TASK GOAL —
Give back each line of the listing below that contains the string "version".

─── MATERIAL TO PROCESS

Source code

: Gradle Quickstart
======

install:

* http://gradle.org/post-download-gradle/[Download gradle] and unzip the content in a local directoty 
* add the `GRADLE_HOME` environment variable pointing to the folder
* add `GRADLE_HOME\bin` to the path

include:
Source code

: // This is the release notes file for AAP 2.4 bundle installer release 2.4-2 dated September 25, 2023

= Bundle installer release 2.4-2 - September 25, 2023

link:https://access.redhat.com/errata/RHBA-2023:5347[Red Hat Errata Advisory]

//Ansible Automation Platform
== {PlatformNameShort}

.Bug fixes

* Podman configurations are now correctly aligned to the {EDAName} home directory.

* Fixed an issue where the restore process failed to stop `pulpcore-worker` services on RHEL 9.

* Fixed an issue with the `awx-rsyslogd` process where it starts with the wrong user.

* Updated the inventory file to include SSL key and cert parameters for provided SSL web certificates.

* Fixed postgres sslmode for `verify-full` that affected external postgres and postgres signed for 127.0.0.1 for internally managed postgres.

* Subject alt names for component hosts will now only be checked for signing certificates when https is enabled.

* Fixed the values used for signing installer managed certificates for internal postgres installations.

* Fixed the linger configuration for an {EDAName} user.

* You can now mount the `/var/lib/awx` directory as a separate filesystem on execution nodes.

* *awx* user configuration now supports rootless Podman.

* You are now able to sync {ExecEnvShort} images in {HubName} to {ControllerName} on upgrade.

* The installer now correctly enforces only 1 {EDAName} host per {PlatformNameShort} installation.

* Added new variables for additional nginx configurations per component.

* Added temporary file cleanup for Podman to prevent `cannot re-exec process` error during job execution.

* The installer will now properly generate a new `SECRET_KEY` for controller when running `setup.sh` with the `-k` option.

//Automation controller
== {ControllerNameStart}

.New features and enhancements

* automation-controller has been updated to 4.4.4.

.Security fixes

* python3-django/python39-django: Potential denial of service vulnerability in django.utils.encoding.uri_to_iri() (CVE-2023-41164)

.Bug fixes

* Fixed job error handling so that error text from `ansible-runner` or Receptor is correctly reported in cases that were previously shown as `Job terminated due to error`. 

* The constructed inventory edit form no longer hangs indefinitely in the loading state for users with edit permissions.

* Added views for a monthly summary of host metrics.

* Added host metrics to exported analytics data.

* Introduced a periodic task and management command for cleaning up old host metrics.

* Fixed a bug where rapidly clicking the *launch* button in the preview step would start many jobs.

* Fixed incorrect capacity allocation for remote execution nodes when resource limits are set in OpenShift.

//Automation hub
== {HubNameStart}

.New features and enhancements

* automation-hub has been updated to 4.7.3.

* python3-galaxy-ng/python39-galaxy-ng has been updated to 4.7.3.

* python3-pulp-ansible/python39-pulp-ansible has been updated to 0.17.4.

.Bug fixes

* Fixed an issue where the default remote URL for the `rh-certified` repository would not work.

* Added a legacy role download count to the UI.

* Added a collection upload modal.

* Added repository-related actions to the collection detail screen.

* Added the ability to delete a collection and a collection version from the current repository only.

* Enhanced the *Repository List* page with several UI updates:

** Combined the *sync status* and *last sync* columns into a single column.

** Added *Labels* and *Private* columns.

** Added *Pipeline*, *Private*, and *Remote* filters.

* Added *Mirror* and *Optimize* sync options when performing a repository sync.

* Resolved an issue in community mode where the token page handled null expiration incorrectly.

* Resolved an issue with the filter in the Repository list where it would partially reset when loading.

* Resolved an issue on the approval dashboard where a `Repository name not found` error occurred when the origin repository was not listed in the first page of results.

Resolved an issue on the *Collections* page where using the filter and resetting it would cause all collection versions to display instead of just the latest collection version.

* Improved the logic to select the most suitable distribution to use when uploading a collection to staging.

──────

OUTPUT FOR THIS EXERCISE —
* Added the ability to delete a collection and a collection version from the current repository only.
Resolved an issue on the *Collections* page where using the filter and resetting it would cause all collection versions to display instead of just the latest collection version.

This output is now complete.